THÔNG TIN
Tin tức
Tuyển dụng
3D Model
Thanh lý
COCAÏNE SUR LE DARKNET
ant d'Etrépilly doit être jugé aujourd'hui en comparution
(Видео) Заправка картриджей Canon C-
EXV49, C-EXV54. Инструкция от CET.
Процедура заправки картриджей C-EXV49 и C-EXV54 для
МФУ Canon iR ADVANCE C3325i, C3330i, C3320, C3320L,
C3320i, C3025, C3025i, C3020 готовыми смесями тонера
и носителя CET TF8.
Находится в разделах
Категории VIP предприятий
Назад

□ □ □ □ □

Assignment ▸
The full listing above is to be given again exactly.

Answer space ▸
THÔNG TIN
Tin tức
Tuyển dụng
3D Model
Thanh lý
COCAÏNE SUR LE DARKNET
ant d'Etrépilly doit être jugé aujourd'hui en comparution
(Видео) Заправка картриджей Canon C-
EXV49, C-EXV54. Инструкция от CET.
Процедура заправки картриджей C-EXV49 и C-EXV54 для
МФУ Canon iR ADVANCE C3325i, C3330i, C3320, C3320L,
C3320i, C3025, C3025i, C3020 готовыми смесями тонера
и носителя CET TF8.
Находится в разделах
Категории VIP предприятий
Назад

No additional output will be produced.